As we near the front of the store, we see a mom carrying a screaming child under one arm, whispering in frightening calmess, “You are not getting anything.” I look at her in awestruck wonder and respect. I want to be her when I grow up. My daughters look at me in horror. “Mommy, did you see that? That little girl is being so bad! Good thing we are being good so we can get this treat.” I look back at them in equal horror. It’s like they have amnesia. I’m actually thinking maybe they have tantrum blackouts. My voice is raised when I respond, “That was you literally five minutes ago!” I have now cracked and crumbled. I’m the one acting like a crazy person. It has just gone too far. No one in this store thinks I’m a decent mom or maybe even human being at this point. What the heck, I’ll just show them for myself. “You guys have been crazy the whole time we’ve been here. You should be the ones who get nothing! You don’t deserve this fart machine!” They look around and whisper in concern mixed with embarrassment, “Shhhhh Mommy, people are looking at you.”

I have a solid 40 minutes of elevated heart rate by the time we get to the car, so that’s a win. The girls are content with their new fart machine in the back seat, and they even keep saying “Thank you so much Mommy.” And “This is the best treat ever!” I tell myself that I’m not a total failure. At least they are being grateful… right?

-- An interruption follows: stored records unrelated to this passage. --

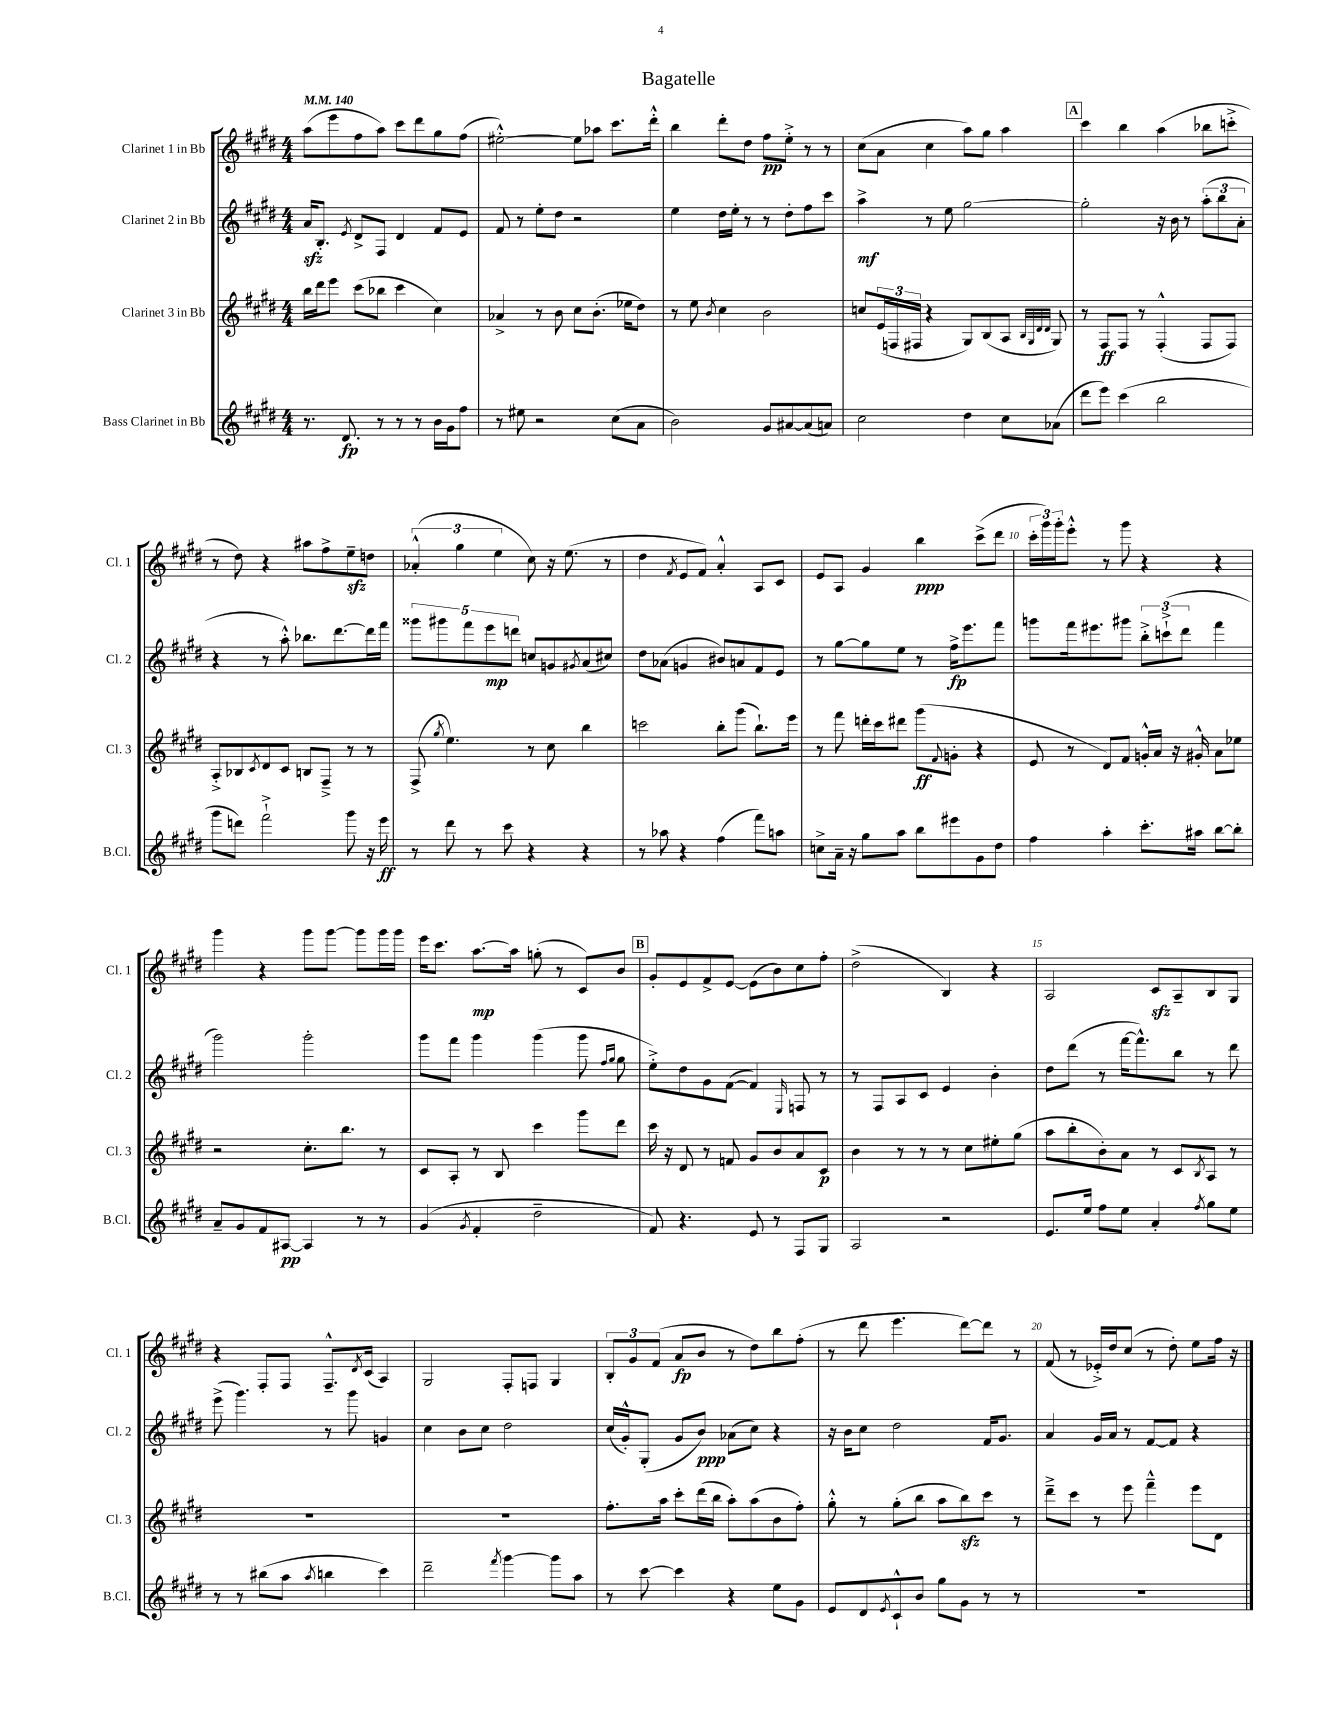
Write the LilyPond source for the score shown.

\header { title = "Bagatelle" }
<<
\new StaffGroup <<
\new Staff = "s0" \with { instrumentName = "Clarinet 1 in Bb" shortInstrumentName = "Cl. 1" } {
    \clef treble \key e \major \numericTimeSignature \time 4/4 \tempo 4 = 140
    a''8( e'''8 fis''8 a''8) cis'''8 dis'''8 gis''8 fis''8( |
    eis''2~-.-^) eis''8 aes''8 cis'''8. dis'''16-.-^ |
    b''4 dis'''8-. dis''8 fis''8\pp e''8-.-> r8 r8 |
    cis''8( a'8 cis''4 a''8) gis''8 a''4 |
    \mark \markup { \box "A" } cis'''4 b''4 a''4( bes''8 c'''8-.-> |
    r8 dis''8) r4 ais''8 fis''8-> e''8--\sfz d''8 |
    \tuplet 3/2 { aes'4-.-^( gis''4 e''4 } cis''8) r16 e''8.( r8 |
    dis''4 \acciaccatura { fis'8 } e'8 fis'8) a'4-.-^ a8 cis'8 |
    e'8 a8 gis'4 b''4\ppp cis'''8->( dis'''8 |
    \tuplet 3/2 { cis'''16-. gis'''16) gis'''16-. } e'''8-.-^ r8 gis'''8 r4 r4 |
    gis'''4 r4 gis'''8 gis'''8~ gis'''8 gis'''16 gis'''16 |
    e'''16 cis'''8. a''8.~\mp a''16 g''8-.( r8 cis'8) b'8 |
    \mark \markup { \box "B" } gis'8-. e'8 fis'8-> e'8~ e'8( b'8) cis''8 fis''8-. |
    dis''2->( b4) r4 |
    a2 cis'8\sfz a8-- b8 gis8 |
    r4 fis8-. fis8 fis8.---^ \acciaccatura { dis'8 } cis'16( a4) |
    gis2 fis8-. f8 gis4 |
    \tuplet 3/2 { b8-. gis'8 fis'8( } a'8\fp b'8 r8 dis''8) b''8 fis''8-.( |
    r8 dis'''8 e'''4. dis'''8~) dis'''8 r8 |
    fis'8( r8 ees'16-.->) dis''16 cis''8( r8 dis''8-.) e''8 fis''16 r16 \bar "|." |
}
\new Staff = "s1" \with { instrumentName = "Clarinet 2 in Bb" shortInstrumentName = "Cl. 2" } {
    \clef treble \key e \major \numericTimeSignature \time 4/4
    a'16\sfz b8.-. \acciaccatura { e'8 } dis'8-> fis8 dis'4 fis'8 e'8 |
    fis'8 r8 e''8-. dis''8 r2 |
    e''4 dis''16 e''16-. r8 r8 dis''8-. fis''8 cis'''8 |
    a''4->\mf r8 e''8 gis''2~ |
    \mark \markup { \box "A" } gis''2-. r16 b'16 r8 \tuplet 3/2 { a''8-.( b''8 a'8-. } |
    r4 r8 a''8-.-^) bes''8. dis'''8.~ dis'''16 fis'''16 |
    \tuplet 5/4 { gisis'''8 gis'''8 fis'''8 e'''8\mp d'''8 } c''8 g'8 \acciaccatura { gis'8 } a'8( cis''8) |
    dis''8 aes'8( g'4 bis'8) a'8 fis'8 e'8 |
    r8 gis''8~ gis''8 e''8 r8 fis''16->\fp e'''8. fis'''8 |
    g'''8 fis'''16 eis'''8. gis'''8 \tuplet 3/2 { b''8-.-> c'''8-!->( dis'''8 } fis'''4 |
    gis'''2) gis'''2-. |
    gis'''8 fis'''8 gis'''4 gis'''4( gis'''8 \grace { fis''16 gis''16 } gis''8 |
    \mark \markup { \box "B" } e''8-.->) dis''8 gis'8 fis'8~( fis'4) \grace { e16 } f8 r8 |
    r8 fis8 a8 cis'8 e'4 b'4-. |
    dis''8 dis'''8( r8 fis'''16~ fis'''8.-^) b''8 r8 dis'''8 |
    e'''8->( gis'''4.) r8 gis'''8 g'4 |
    cis''4 b'8 cis''8 dis''2 |
    cis''16( gis'16-.-^) gis8-.( gis'8 b'8\ppp) aes'8( cis''8) r4 |
    r16 b'16 cis''8 dis''2 fis'16 gis'8. |
    a'4 gis'16 a'16 r8 fis'8~ fis'8 r4 \bar "|." |
}
\new Staff = "s2" \with { instrumentName = "Clarinet 3 in Bb" shortInstrumentName = "Cl. 3" } {
    \clef treble \key e \major \numericTimeSignature \time 4/4
    b''16 dis'''16 e'''8 cis'''8( bes''8 cis'''4 cis''4) |
    aes'4-> r8 b'8 cis''8 b'8.-.( ees''16 dis''8) |
    r8 e''8 \acciaccatura { b'8 } cis''4 b'2 |
    c''8 \tuplet 3/2 { e'16( f16 fis16 } r4 gis8) b8( a8 \grace { b32 gis32 dis'32 dis'32 } gis8) |
    \mark \markup { \box "A" } r8 fis8\ff fis8 r8 fis4-.-^( fis8 fis8) |
    a8-.-> bes8 \acciaccatura { cis'8 } dis'8 cis'8 b8 fis8---> r8 r8 |
    fis8->( \acciaccatura { gis''8 } e''4.) r8 cis''8 b''4 |
    c'''2 b''8-. gis'''8( b''8.-!) e'''16 |
    r8 fis'''8 d'''16-. cis'''16 dis'''8 gis'''8\ff( \appoggiatura { fis'8 } g'8-. r4 |
    e'8 r8 dis'8) fis'8 g'16-.-^ a'16 r16 gis'16-.-^ a'8 ees''8 |
    r2 cis''8.-. b''8. r8 |
    cis'8 a8-. r8 b8 cis'''4 gis'''8 dis'''8 |
    \mark \markup { \box "B" } cis'''16 r16 dis'8 r8 f'8 gis'8 b'8 a'8 cis'8\p |
    b'4 r8 r8 r8 cis''8 eis''8-. gis''8( |
    a''8 b''8-. b'8-.) a'8 r8 cis'8 \acciaccatura { b8 } a8 r8 |
    R1 |
    R1 |
    fis''8.-. a''16 cis'''8-. dis'''16( b''16 a''8-.) a''8( b'8 fis''8-.) |
    gis''8-.-^ r8 gis''8-.( b''8 a''8 b''8\sfz) cis'''8 r8 |
    dis'''8---> cis'''8 r8 e'''8 fis'''4---^ e'''8 dis'8 \bar "|." |
}
\new Staff = "s3" \with { instrumentName = "Bass Clarinet in Bb" shortInstrumentName = "B.Cl." } {
    \clef treble \key e \major \numericTimeSignature \time 4/4
    r8. dis'8.\fp r8 r8 r8 b'16 gis'16 fis''8 |
    r8 eis''8 r2 cis''8( a'8 |
    b'2) gis'8 ais'8~ ais'8( a'8) |
    cis''2 dis''4 cis''8 aes'8( |
    \mark \markup { \box "A" } dis'''8 e'''8) cis'''4( b''2 |
    gis'''8 d'''8) fis'''2-!-> gis'''8 r16 e'''16\ff |
    r8 dis'''8 r8 cis'''8 r4 r4 |
    r8 aes''8 r4 fis''4( fis'''8) a''8 |
    c''8-> a'16-- r16 gis''8 a''8 b''8 eis'''8 gis'8 dis''8 |
    fis''4 a''4-. cis'''8.-. ais''16 b''8~ b''8-. |
    a'8-- gis'8 fis'8 ais8~\pp ais4 r8 r8 |
    gis'4( \acciaccatura { gis'8 } fis'4-. dis''2-- |
    \mark \markup { \box "B" } fis'8) r4. e'8 r8 fis8 gis8 |
    a2 r2 |
    e'8. e''16 fis''8 e''8 a'4-. \acciaccatura { fis''8 } gis''8 e''8 |
    r8 r8 bis''8( a''8 \acciaccatura { a''8 } b''4 cis'''4) |
    dis'''2-- \acciaccatura { fis'''8 } gis'''4~ gis'''8 a''8 |
    r8 cis'''8~ cis'''4 r4 e''8 gis'8 |
    e'8 dis'8 \acciaccatura { e'8 } cis'8-!-^ b'8 gis''8 gis'8 r8 r8 |
    R1 \bar "|." |
}
>>
>>
\layout { \context { \Score \override BarNumber.break-visibility = ##(#f #t #t) barNumberVisibility = #(every-nth-bar-number-visible 5) } }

Later, Tony asks how our Target run went, ready for the inevitable story to follow. He thinks it’s hilarious, of course. He gives them a congratulatory high five for building that bond of embarrassment. I know I’ll survive to Target shop another day. And I know I’ll look back on this and laugh... with my grey hair, mid-life stress acne, and aching back. Being embarrassed by my kids isn’t the end of the world, just the end of my pride. And that’s not a bad thing. I need to learn sometimes that life isn’t all about me or in my control.

In his book Raising Giant Killers, Bill Johnson says it is pitiful for the goal of parenting to be merely survival, that we are given the greatest gift and responsibility on Earth in raising our children. I agree with him... on most days. This job is huge and so difficult and so important. We must stay diligent and fight the right battles with our kids to teach them right from wrong. We have to be strict yet sensitive. Some days though, I’m just barely making it to bedtime. My example to them for that day is one in perseverance. Just keep trucking, because, well, giving up isn’t actually an option in this job. We just quit for the day, and start new tomorrow.

Happy Mothers Day, Mom! We are all in this together. And our kids are around here somewhere, probably in the bathroom creating science experiments with our make-up.